Elinize sağlık. Açıklayıcı ve bir çok kişinin kafasında ki yanlışları düzeltecek güzel bir yazı olmuş.

Alıntı yapılan: XRumer - 17 Temmuz 2010 - 09:18:49
Elbette dışarıdan sistemi kurcalayan kişi root haklarına sahip olmadığı için çok ciddi bir etki bırakamayabilir.

Bir tek bu cümle üzerinde durmak istedim. Aslında sizde tedbiri elden bırakmamayı önermişsiniz ama biraz açmak istedim.

Evet sistemi dışarıdan kurcalayan kişi/arkadaş/düşman root haklarına sahip olmaya bilir ama sisteminiz güncel değilse yada sunucunuz üzerinde çalışan servisler güncel değilse ne yazık ki root haklarına sahip olma ihtimali mevcut.

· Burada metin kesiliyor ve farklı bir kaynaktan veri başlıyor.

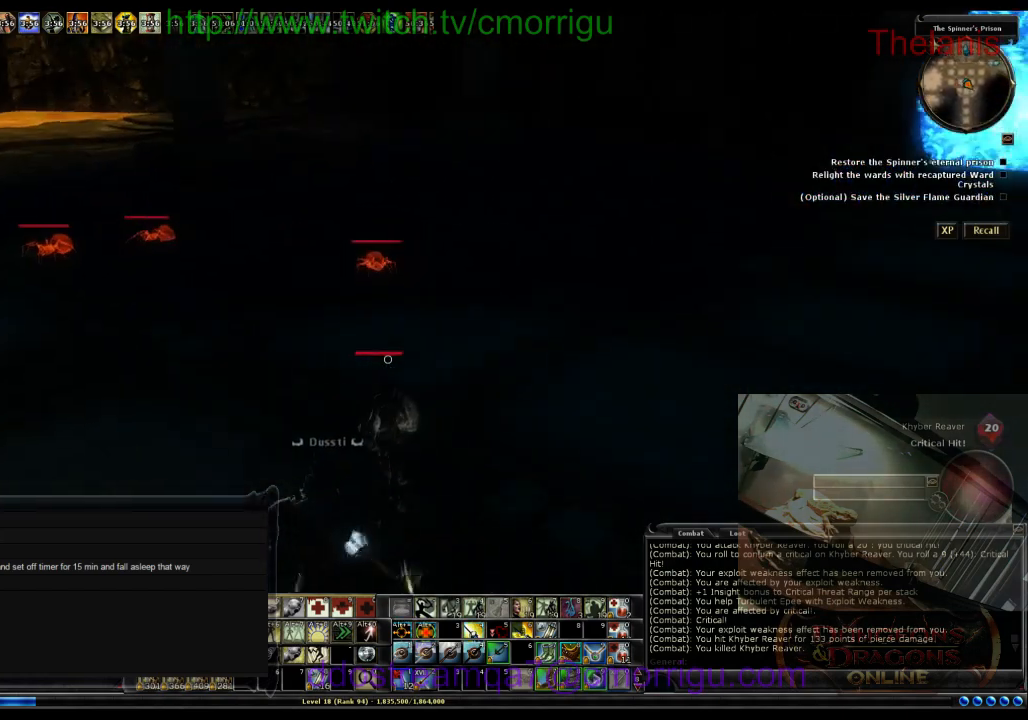
{"keys": ["w"], "events": []}
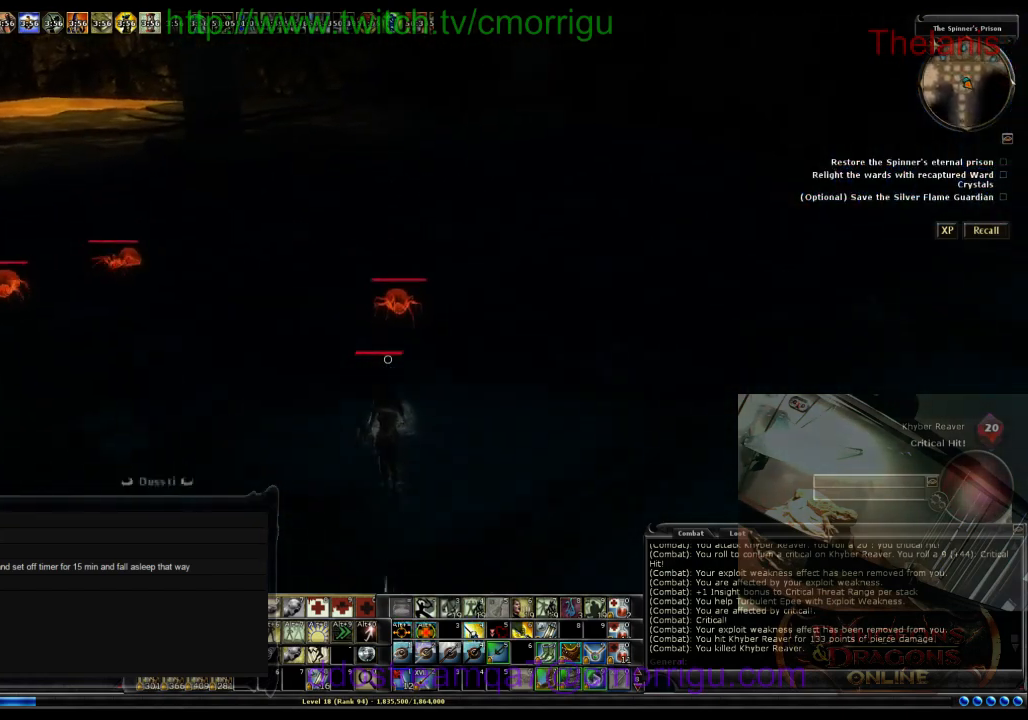
{"keys": ["w"], "events": []}
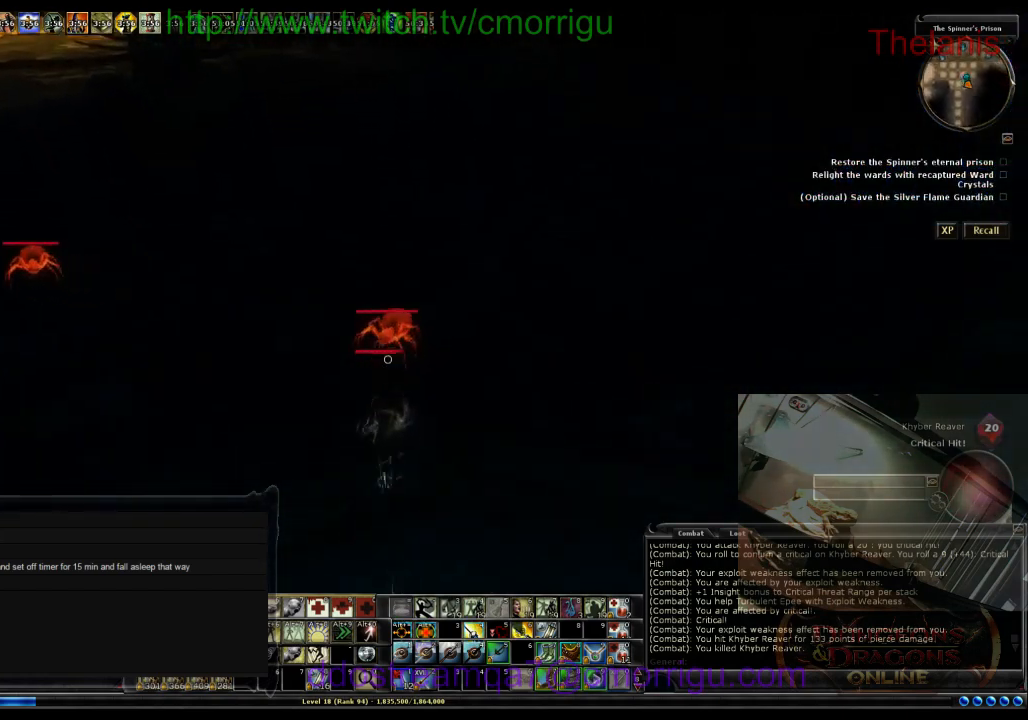
{"keys": ["d", "w"], "events": [[167, "w", "up"], [433, "d", "down"], [500, "w", "down"]]}
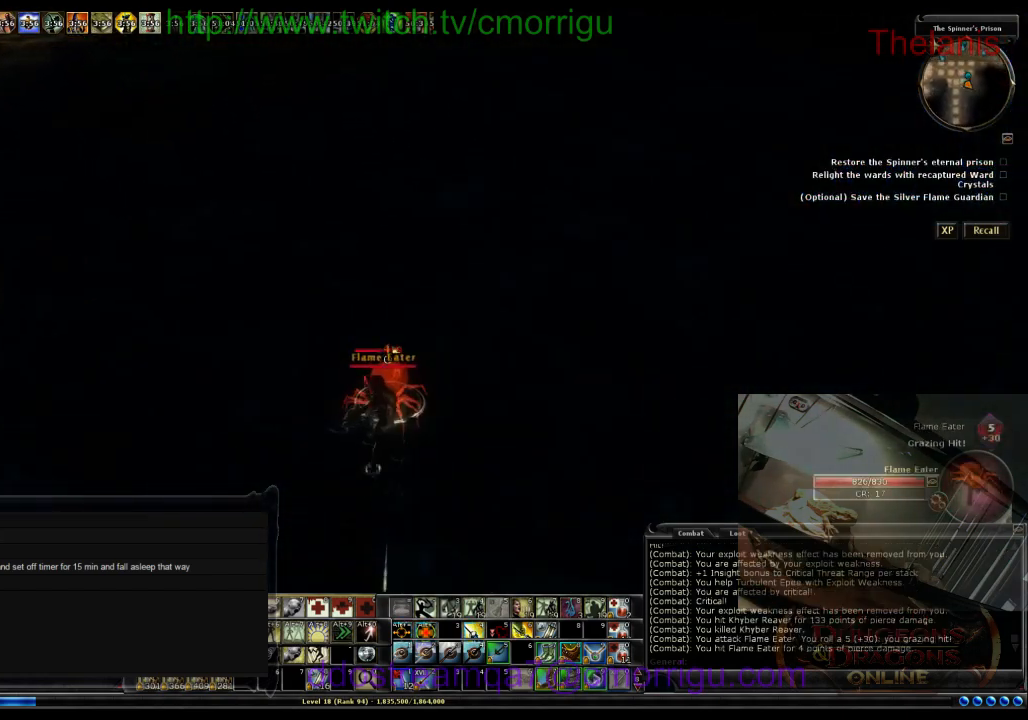
{"keys": [], "events": [[200, "d", "up"], [267, "w", "up"]]}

Demem o ki dışarıdan biri sistemi kurcalasa bile zarar veremez demeyin, @XRumer arkadaşımızın dediği gibi tedbiri elden bırakmayın. Ne yazık ki bazı servislerin açıklarından faydalanıp sistemde yönetici haklarını kazanabiliyorlar...(Exploit)

Hatta bu şekilde dağılan Linux sistem sayısı bir hayli fazla. Her zaman dikkatli olmakta ve tedbir almakta fayda var.

heartsmagic

Alıntı yapılan: heartsmagic - 24 Nisan 2014 - 00:11:38
Alıntı yapılan: Unicode - 23 Nisan 2014 - 13:01:44
Peki her üç işletim sistemine sızabilecek ve çalışabilecek bir melez virüs yazılamazmı ?

Hepsinde ortak çalışması imkânsız. Eğer doğrudan yani sistem üzerinde çalışacaksa hepsi için farklı şekilde kodlanması gerekir. Bunun da ötesinde kodlansa bile öyle bir yapıyla yedirilmeli ki sisteme hangisi olduğunu anlayıp ona göre davransın.

Çevrimiçi olaylarda platform gözetmeksizin bir şeyler olabilir belki.

Ne de iddialı konuşmuşum. Bal gibi de olabileceğini bir süre önce okudum. Bir şekilde yapılabiliyor, neticede yazılım dünyası. Tabi hepsinde ortak kod çalışmıyordur ancak akıllanan zararlılar hangi sisteme saldırdığını anlayabiliyorlar. Hatta artık ağı dinleyip oradan bilgi çeken akıllılarımız da mevcut. Kısacası bu bir oyun, doğru oynayan kazanıyor.
Hayattan çıkarı olmayanların, ölümden de çıkarı olmayacaktır.
Hayatlarıyla yanlış olanların ölümleriyle doğru olmalarına imkân var mıdır?


Böylece yalan, dünyanın düzenine dönüştürülüyor.